● **AUFGABENSTELLUNG**: Schreibe die unten stehende Forendiskussion zum Wasserverlust im Teich im Anschluss an ihren letzten Satz weiter.

**** VORGEGEBENER TEXT ****

# Wasserverlust-Folie kaputt, oder Verdunstung?



## Wattbutscher (19. Juli 2007)

Moin Moin

Nachdem nun Wasser eingelassen wurde und die ersten Pflanzen das Gesamtbild schon etwas freundlicher erscheinen lassen, stehe ich vor einer weiteren Frage.

Nach 2 Tagen, mit intensiver Sonneneinstrahlung und Temperaturen um die 25Grad, sinkt der Wasserspiegel des Teiches enorm.

Ich musste ca. 700 Liter nachfüllen, um den ursprünglichen Pegel wieder zu erreichen.

Die Teichoberfläche beträgt ca. 10 m².

Kann dieser Wasserverlust durch Verdunstung erfolgen, oder ist eventuell die Folie an einer Stelle kaputt.  (EPDM-Folie 1 mm mit 500er Vlies)

Gruß Watt......


----------



## Ulumulu (19. Juli 2007)

*AW: Wasserverlust-Folie kaputt, oder Verdunstung?*

Hallo Wattbutscher

Also die Verdunstung  sollte man manchmal nicht unterschätzen. Da kann an richtig heißen Tagen und durch zusätzlichen Wind mal locker 1 bis 2 cm pro Tag der Pegel sinken je nach Oberflächengröße. 

Was mir aber bei deinem Bild auffällt ist der nicht all zu große Höhenunterschied von Wasserstand und Rasenkante.

**** ANGEZEIGTE EINTRÄGE ****

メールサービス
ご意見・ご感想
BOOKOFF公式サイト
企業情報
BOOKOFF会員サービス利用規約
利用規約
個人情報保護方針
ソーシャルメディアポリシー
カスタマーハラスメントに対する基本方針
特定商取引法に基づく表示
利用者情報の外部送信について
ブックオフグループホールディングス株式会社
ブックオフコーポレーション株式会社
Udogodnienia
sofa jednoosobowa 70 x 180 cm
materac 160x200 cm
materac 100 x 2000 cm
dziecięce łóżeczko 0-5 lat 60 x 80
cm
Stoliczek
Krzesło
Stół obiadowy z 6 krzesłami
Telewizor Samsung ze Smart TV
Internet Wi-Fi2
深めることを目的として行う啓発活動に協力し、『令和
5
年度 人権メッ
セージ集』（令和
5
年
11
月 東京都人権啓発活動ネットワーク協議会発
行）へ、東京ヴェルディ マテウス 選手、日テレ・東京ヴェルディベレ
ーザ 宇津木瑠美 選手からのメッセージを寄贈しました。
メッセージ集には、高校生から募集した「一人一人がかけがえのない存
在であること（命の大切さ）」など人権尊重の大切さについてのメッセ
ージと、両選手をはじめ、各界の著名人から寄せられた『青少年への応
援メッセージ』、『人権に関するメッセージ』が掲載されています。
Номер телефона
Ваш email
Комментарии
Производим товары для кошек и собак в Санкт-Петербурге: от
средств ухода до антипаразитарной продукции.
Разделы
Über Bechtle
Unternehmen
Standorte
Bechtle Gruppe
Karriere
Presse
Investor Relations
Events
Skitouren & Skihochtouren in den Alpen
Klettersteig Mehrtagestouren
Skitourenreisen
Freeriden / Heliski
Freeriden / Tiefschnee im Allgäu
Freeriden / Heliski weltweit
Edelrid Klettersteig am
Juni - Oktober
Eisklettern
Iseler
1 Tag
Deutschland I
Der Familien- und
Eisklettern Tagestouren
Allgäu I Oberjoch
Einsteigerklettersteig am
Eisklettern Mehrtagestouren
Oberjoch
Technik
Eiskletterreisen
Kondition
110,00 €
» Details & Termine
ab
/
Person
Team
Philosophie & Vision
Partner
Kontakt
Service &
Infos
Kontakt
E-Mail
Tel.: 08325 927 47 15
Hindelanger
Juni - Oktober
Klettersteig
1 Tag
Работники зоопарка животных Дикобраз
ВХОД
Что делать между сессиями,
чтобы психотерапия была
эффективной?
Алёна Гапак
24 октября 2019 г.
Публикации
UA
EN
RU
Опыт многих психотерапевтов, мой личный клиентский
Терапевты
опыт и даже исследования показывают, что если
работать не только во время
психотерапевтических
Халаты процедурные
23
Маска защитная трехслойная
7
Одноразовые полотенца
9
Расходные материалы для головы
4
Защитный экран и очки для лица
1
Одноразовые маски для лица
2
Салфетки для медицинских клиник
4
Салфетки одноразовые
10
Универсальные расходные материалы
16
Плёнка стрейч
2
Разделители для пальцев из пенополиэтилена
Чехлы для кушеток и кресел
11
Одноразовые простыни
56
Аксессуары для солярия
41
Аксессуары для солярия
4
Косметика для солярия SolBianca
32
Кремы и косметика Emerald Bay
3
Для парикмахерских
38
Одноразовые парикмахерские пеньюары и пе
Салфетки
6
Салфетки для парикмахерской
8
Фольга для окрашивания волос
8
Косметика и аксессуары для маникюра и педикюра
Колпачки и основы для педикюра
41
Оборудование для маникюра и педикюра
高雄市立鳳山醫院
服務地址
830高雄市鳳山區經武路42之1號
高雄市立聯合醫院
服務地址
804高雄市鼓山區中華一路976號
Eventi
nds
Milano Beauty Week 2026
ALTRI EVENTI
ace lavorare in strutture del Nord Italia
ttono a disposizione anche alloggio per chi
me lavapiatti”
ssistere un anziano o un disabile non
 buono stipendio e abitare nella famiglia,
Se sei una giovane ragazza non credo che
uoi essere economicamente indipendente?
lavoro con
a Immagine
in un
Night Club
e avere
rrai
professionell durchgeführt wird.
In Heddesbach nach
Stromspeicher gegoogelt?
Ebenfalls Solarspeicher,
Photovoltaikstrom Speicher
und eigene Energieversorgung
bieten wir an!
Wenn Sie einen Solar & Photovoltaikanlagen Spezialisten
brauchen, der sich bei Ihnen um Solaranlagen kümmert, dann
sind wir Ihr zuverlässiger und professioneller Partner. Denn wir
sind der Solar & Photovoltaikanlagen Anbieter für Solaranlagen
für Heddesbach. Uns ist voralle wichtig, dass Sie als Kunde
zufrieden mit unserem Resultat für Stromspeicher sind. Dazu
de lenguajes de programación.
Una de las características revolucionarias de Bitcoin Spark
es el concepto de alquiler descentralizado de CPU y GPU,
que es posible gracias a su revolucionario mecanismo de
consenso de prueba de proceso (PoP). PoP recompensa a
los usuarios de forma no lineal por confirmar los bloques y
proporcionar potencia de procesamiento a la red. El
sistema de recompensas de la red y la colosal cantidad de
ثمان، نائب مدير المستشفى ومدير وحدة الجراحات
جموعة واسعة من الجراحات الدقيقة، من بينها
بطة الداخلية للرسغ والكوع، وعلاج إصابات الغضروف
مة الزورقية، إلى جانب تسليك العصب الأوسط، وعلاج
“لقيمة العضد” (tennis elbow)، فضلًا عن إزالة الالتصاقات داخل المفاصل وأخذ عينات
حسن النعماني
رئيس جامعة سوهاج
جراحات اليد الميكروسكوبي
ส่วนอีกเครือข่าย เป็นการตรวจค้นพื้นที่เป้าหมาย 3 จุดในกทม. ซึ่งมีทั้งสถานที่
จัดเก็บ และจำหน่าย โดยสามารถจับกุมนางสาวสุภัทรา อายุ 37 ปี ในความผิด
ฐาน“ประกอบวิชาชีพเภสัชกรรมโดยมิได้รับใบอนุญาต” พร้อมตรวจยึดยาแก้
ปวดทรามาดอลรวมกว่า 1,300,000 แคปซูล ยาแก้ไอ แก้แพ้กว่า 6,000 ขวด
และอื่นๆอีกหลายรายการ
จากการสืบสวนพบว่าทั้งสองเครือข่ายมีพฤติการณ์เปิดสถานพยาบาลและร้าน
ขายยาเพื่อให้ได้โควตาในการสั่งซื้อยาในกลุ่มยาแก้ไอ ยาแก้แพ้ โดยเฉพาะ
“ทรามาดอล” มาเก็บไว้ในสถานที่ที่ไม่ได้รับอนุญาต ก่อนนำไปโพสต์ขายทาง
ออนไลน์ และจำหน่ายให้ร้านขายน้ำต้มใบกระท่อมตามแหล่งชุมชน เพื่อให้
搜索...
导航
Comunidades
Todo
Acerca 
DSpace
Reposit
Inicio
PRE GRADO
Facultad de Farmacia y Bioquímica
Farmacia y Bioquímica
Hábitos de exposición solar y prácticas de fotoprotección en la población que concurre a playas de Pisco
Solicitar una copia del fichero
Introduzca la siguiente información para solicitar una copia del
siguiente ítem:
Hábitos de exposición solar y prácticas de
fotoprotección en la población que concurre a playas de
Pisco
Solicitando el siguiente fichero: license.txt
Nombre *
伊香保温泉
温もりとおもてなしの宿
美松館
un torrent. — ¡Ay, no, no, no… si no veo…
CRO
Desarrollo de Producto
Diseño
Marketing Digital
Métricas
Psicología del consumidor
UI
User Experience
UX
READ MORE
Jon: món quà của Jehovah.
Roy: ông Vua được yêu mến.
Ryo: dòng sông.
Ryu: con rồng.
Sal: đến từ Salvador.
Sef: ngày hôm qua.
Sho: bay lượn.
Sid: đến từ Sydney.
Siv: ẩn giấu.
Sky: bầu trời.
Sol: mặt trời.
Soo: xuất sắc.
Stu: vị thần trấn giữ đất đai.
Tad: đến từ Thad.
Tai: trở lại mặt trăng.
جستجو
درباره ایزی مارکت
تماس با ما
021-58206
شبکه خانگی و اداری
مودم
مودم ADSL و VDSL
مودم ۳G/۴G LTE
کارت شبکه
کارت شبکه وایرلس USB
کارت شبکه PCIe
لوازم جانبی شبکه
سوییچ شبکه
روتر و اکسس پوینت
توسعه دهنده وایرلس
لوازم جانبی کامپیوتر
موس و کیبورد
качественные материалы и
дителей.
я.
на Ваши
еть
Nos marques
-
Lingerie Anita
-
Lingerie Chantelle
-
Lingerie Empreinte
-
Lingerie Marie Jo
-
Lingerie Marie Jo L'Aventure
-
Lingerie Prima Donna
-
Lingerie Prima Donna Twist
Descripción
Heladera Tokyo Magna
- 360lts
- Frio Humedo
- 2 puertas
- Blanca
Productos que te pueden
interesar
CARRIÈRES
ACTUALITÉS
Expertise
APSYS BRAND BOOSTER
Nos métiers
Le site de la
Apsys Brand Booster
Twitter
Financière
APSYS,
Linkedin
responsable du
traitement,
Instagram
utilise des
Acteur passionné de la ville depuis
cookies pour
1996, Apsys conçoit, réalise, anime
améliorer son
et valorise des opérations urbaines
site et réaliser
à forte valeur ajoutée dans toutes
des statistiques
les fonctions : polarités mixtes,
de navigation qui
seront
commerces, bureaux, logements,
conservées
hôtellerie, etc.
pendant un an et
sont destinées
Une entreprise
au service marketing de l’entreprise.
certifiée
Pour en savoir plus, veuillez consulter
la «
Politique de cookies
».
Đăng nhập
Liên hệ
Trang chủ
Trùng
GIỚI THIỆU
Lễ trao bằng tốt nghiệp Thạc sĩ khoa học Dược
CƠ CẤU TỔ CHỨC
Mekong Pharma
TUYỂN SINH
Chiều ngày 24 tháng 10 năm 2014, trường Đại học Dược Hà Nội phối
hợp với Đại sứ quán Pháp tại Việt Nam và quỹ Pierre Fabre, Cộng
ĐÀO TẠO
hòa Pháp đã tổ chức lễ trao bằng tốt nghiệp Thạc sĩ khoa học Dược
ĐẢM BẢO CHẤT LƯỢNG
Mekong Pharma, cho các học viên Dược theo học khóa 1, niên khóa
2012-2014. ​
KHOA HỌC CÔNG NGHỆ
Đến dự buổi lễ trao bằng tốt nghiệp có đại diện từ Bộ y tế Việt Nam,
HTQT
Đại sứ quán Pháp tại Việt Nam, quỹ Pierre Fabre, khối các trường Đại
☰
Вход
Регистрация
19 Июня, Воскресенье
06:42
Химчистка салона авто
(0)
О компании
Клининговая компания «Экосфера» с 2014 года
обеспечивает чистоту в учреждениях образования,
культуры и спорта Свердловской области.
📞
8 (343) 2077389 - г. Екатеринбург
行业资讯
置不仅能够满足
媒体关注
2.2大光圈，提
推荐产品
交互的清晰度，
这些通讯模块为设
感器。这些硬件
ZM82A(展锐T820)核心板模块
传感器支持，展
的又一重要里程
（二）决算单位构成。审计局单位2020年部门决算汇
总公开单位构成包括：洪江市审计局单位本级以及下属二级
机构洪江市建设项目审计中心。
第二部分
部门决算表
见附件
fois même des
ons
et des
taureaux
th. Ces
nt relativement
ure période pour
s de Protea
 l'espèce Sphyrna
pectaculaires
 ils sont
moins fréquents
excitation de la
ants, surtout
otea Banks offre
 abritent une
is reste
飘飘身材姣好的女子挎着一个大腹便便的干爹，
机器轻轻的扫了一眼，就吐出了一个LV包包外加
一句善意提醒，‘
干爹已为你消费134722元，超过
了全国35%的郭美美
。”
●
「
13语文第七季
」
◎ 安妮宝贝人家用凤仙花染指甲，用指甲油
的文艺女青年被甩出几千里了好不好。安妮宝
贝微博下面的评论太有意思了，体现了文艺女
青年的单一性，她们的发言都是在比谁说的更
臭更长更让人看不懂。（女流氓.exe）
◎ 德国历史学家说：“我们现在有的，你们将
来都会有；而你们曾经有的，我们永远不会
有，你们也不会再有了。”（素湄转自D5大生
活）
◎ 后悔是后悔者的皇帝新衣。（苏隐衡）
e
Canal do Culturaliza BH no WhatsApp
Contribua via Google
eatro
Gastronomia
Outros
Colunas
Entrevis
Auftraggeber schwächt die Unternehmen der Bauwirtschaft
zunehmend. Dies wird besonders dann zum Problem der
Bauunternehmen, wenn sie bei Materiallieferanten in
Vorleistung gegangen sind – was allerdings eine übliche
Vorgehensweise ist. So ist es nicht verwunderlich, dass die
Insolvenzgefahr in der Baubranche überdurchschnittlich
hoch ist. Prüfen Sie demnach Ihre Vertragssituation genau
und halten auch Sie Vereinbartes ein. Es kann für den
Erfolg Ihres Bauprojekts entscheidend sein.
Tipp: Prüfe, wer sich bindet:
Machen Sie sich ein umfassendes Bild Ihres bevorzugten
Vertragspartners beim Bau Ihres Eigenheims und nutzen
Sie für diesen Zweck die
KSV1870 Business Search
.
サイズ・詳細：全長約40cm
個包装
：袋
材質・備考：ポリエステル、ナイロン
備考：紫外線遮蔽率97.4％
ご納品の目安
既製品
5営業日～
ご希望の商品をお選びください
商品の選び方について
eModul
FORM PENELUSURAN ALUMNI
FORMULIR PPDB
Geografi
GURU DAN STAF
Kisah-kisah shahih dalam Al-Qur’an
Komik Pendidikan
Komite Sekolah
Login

****

● **ANTWORT**:
Hast du mal geschaut ob evtl. vielleicht Wasser über die Folie tritt bzw. die Folie an einer Stelle etwas tiefer ist wie der Wasserstand?
Oder es tritt irgendwo der sogenannte Kapillareffekt auf. 
Evtl. durch überstehendes Vlies was mit Teichwasser  und Erdreich in Kontakt steht.
In beiden Fällen müsste irgendwo das Erdreich immer feucht sein am Teich.


Gruß Daniel


----------



## thaldor (19. Juli 2007)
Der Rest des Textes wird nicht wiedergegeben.